Dataset: Begin

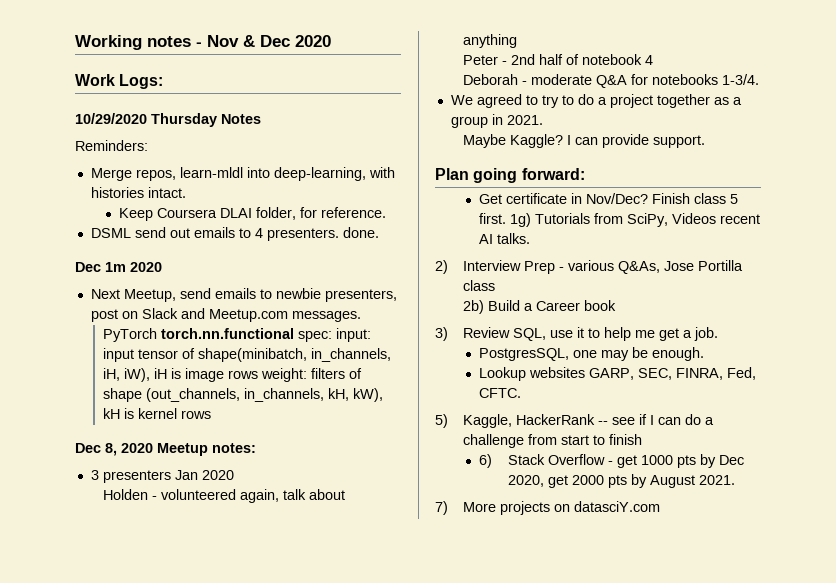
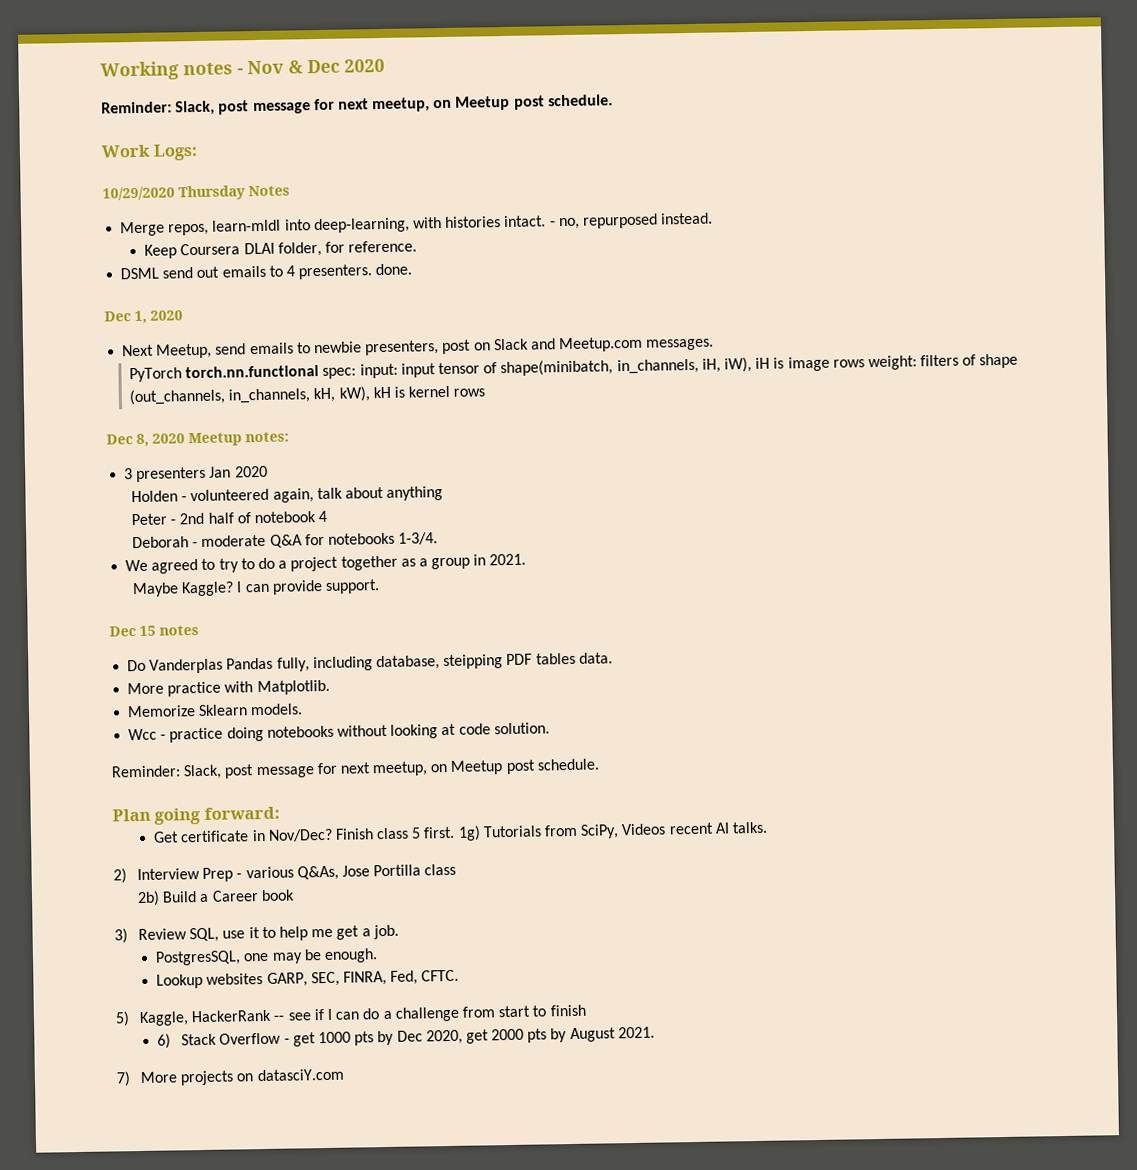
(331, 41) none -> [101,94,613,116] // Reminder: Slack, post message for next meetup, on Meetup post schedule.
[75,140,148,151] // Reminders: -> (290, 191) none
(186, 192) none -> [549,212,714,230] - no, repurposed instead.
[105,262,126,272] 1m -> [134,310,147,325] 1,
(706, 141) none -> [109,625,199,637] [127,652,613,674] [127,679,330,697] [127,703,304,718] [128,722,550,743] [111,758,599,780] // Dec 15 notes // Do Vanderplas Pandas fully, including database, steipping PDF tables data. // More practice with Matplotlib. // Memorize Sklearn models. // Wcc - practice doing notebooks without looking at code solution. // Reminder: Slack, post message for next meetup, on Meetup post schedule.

Dataset: End

Working from the entries above, find every line in which the word "schedule" occurs and copy it.

→ **Task solution**:
(331, 41) none -> [101,94,613,116] // Reminder: Slack, post message for next meetup, on Meetup post schedule.
(706, 141) none -> [109,625,199,637] [127,652,613,674] [127,679,330,697] [127,703,304,718] [128,722,550,743] [111,758,599,780] // Dec 15 notes // Do Vanderplas Pandas fully, including database, steipping PDF tables data. // More practice with Matplotlib. // Memorize Sklearn models. // Wcc - practice doing notebooks without looking at code solution. // Reminder: Slack, post message for next meetup, on Meetup post schedule.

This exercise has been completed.